What Falling in Love Again Feels Like
This graphic is an accurate depiction of what falling in love feels like. Warning: Prolonged use of emojis to articulate emotions can result in side effects including, but not limited to: incapacity or significant disruption of the ability to conduct daily basic functions such as speaking (out loud) and sleeping, restlessness, and grogginess.
It has been a long time since I have been in love. The intertwining of hearts, of hopes, and dreams of the future. The daily check-ins with mundane facts about breakfast or an annoying interaction at work. The ability to say everything without saying anything at all. The openheartedness to who a person is and will become.
See, I am doing a new thing!
Now it springs up; do you not perceive it?
I am making a way in the wilderness
and streams in the wasteland (Isaiah 43:19)
In navigating love again, I find myself feeling and experiencing so many new emotions. The first love (or last love) is everything, until it’s not. If we are so lucky (and I hope we all inevitably are), we get to try this thing called love again.
This time around, I know who I am more than ever before- I am sensitive, resilient, passionate, all-in, free-spirited, idealistic, loving, reserved, and open. I have come to cherish the crevices of my heart and not demand from myself more than I can give. I can’t be everything for everyone. What I have in my hands and heart to offer is enough. Because of this, the journey of falling in love again is lighthearted, unforced, and enjoyable.
There is no fear in love. But perfect love drives out fear, because fear has to do with punishment.
The one who fears is not made perfect in love (1 John 4:18)
At the same time, everything feels different after your first love.

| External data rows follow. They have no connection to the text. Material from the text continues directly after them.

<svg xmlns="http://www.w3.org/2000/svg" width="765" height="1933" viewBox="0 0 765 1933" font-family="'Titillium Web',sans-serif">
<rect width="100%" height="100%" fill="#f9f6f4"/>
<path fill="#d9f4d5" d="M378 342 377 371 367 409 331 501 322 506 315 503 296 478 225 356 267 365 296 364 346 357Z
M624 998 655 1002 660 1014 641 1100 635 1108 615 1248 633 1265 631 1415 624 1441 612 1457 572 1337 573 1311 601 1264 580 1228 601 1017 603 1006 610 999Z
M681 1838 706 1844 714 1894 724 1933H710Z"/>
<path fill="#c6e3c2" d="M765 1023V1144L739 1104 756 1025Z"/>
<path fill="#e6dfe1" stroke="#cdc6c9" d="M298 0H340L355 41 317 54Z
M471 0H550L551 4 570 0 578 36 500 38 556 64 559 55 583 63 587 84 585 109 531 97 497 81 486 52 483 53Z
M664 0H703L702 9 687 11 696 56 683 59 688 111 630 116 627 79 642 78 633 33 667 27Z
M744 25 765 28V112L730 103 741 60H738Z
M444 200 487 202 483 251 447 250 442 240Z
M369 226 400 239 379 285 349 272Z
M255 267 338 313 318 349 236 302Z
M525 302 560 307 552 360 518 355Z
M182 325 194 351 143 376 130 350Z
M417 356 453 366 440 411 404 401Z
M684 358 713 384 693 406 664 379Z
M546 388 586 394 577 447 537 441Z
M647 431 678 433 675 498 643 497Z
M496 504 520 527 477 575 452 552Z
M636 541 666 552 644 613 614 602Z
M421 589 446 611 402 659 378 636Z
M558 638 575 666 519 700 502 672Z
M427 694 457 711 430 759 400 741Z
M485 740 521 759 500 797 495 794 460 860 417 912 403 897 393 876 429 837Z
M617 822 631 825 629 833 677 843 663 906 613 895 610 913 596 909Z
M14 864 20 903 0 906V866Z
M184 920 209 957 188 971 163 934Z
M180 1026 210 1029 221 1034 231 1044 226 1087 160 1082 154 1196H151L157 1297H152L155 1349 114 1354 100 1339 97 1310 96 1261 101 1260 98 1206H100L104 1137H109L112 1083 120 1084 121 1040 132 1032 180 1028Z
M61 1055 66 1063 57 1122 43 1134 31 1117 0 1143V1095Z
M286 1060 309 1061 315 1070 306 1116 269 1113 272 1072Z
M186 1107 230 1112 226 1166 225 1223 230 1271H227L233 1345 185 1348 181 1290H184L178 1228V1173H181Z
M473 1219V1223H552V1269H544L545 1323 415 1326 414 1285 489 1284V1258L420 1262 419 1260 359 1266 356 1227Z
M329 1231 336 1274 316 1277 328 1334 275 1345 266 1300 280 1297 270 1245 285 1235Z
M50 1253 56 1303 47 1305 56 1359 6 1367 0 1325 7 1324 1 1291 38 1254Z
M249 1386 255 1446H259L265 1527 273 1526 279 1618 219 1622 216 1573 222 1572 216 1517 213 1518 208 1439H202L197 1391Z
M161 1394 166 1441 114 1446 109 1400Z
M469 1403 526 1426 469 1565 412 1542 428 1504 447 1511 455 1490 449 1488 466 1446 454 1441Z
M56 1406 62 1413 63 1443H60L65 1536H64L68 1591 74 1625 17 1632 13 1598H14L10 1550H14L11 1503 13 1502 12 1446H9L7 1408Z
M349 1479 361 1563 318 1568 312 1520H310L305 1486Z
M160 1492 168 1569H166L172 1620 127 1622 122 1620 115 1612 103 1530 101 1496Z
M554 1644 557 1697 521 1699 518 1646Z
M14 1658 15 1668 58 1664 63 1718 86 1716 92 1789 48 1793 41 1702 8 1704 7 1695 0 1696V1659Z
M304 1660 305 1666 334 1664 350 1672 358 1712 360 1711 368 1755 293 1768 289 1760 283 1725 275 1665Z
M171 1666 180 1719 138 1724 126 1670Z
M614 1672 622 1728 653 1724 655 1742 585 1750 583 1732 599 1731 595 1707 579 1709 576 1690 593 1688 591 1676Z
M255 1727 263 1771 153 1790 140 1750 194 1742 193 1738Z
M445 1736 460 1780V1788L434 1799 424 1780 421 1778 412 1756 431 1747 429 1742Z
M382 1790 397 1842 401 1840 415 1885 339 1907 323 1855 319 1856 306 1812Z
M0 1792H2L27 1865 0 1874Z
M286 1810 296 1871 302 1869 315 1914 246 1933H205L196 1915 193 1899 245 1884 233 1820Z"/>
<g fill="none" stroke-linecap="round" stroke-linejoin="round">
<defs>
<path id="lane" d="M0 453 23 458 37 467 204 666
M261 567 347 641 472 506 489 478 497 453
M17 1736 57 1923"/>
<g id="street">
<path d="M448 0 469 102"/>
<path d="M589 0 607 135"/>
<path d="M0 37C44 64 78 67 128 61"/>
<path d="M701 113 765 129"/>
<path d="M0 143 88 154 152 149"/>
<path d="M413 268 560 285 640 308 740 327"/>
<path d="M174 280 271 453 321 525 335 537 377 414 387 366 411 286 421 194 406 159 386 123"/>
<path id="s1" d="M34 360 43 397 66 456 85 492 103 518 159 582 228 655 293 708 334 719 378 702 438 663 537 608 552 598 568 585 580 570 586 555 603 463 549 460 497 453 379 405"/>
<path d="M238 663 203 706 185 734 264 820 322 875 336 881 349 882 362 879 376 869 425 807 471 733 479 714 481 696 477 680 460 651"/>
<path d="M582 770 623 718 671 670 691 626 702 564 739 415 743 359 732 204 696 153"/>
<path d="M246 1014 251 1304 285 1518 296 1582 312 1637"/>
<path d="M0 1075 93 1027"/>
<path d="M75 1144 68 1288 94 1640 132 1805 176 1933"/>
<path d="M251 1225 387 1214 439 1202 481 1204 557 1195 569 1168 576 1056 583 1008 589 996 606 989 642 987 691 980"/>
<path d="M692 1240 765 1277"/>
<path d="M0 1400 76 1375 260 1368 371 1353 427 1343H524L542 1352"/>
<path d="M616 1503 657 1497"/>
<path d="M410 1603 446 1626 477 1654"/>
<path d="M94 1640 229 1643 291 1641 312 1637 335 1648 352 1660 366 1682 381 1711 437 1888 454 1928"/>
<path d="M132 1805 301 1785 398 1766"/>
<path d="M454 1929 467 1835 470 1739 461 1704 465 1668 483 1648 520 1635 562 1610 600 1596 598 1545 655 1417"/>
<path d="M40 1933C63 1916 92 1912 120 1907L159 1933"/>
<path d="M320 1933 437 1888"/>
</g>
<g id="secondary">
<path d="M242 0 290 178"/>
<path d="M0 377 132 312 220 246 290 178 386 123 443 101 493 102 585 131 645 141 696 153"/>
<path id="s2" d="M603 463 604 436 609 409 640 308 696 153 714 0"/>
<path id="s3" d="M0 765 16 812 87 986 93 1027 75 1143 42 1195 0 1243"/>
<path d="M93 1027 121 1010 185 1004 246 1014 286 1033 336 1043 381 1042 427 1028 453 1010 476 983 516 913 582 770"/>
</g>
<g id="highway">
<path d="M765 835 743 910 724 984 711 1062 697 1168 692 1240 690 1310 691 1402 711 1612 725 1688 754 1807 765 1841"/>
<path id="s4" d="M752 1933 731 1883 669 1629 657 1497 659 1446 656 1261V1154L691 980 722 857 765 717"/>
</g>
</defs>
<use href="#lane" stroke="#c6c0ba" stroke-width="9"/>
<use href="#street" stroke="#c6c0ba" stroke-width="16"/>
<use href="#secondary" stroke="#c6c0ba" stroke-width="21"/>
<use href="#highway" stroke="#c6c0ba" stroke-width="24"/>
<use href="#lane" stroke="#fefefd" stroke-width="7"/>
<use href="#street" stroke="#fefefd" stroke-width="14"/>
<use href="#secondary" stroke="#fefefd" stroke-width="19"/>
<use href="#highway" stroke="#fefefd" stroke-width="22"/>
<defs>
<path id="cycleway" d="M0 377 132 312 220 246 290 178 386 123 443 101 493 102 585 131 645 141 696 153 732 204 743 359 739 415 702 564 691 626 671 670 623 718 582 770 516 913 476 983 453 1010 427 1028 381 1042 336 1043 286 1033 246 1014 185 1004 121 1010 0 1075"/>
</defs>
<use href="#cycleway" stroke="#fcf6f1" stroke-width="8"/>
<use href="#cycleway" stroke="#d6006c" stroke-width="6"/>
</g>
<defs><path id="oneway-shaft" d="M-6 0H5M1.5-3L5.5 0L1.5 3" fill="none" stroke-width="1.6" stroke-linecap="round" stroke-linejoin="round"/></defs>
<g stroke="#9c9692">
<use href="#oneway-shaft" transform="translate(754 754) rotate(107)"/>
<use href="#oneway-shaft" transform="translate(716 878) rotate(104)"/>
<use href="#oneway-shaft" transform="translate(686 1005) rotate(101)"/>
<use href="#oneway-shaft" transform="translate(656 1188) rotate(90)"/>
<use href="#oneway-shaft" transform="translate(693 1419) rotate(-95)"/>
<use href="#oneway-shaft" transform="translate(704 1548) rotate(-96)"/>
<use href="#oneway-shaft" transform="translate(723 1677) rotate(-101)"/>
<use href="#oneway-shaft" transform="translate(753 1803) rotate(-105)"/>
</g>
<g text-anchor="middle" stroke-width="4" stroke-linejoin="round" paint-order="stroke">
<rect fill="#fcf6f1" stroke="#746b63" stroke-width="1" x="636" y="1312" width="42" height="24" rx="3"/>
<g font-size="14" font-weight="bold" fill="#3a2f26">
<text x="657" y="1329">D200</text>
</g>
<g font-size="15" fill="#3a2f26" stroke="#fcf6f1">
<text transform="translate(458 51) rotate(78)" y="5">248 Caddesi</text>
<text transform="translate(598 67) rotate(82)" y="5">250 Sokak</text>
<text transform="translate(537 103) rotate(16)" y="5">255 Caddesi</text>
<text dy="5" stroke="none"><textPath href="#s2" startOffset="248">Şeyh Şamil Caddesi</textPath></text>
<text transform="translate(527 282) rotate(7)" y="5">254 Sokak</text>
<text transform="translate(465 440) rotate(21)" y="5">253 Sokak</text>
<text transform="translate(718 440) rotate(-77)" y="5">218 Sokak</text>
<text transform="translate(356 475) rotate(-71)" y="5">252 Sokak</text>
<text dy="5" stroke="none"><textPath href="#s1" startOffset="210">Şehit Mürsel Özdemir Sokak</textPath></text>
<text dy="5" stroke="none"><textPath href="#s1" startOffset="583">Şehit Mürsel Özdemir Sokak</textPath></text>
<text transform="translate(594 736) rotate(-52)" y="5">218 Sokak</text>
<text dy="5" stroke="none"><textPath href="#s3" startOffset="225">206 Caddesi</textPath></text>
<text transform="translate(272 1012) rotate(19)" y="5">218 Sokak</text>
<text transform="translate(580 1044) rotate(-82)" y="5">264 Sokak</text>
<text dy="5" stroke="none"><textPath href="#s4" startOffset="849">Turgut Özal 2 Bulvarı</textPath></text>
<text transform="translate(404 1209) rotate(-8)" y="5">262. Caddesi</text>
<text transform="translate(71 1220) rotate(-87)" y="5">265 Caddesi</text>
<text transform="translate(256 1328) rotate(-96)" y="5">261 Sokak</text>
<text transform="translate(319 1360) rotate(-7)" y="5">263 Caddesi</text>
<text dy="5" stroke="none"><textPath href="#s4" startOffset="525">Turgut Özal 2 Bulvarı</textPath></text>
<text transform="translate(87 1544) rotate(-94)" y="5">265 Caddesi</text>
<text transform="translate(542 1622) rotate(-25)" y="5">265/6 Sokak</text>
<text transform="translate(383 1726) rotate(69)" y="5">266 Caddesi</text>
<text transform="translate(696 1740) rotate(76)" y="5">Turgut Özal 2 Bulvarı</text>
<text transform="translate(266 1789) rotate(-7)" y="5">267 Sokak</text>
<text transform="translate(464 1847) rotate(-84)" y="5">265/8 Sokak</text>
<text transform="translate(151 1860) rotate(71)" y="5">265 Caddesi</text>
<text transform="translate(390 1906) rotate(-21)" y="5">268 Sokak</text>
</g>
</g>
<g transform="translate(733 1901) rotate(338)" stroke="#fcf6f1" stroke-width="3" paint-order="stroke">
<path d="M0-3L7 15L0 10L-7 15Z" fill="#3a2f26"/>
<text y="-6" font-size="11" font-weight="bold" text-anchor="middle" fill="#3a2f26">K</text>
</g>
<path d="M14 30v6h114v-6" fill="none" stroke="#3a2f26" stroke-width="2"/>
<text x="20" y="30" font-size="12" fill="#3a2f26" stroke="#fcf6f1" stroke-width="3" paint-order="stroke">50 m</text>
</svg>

And the process of finding love again has been a series of explosions of my brain because of how much I am learning- the idiosyncrasies and depths of someone new, the marks that people and circumstances have left behind, and new ways to share secrets and my heart.
Falling in love feels like learning a new language, and there’s so much I want to say. It is both exhilarating and disorienting. But in the discomfort and unfamiliar territory, I refuse to let go of what I know. He is surely doing a new thing and I am already loved perfectly. Thank you God for the new things.